Excerpts from a dataset
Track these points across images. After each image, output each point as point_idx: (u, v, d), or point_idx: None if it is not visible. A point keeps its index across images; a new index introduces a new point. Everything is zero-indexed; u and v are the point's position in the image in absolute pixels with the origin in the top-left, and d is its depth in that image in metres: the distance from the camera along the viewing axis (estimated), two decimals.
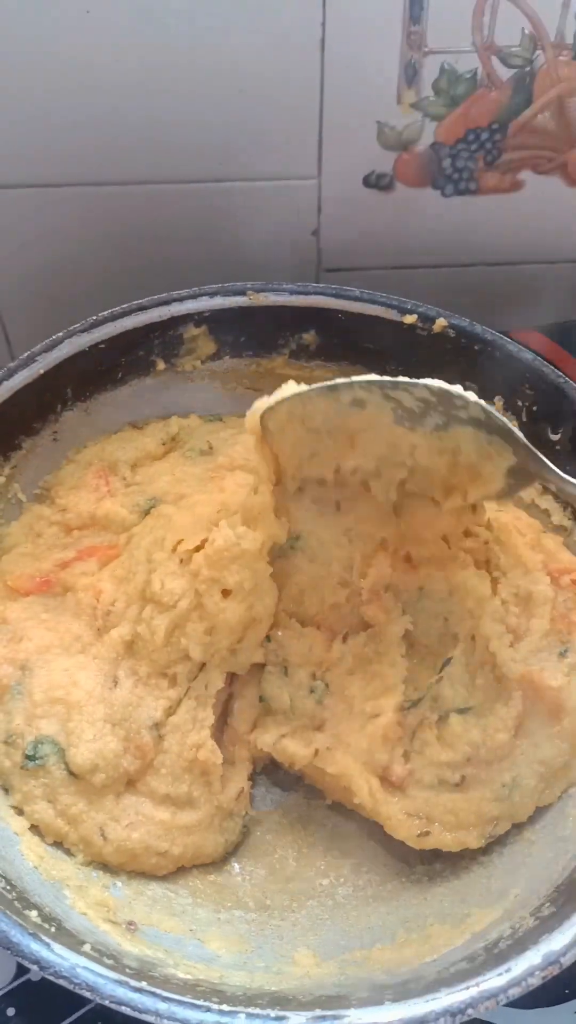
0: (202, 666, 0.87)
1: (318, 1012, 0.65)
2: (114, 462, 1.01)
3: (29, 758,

Task requirements:
This exercise calls for a verbatim output of the entries, pictures omitted.

Output:
Track these points across images. After each image, output each point as point_idx: (u, v, d), or point_idx: None if it is not visible. A point keeps its index across images; a new index introduces a new point. Everything is zero-indexed; u and v are the point's position in the image in absolute pixels with the origin in the top-left, and d is its depth in that image in metres: the distance from the camera along the viewing axis (estimated), two decimals.
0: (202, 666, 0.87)
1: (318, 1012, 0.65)
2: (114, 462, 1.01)
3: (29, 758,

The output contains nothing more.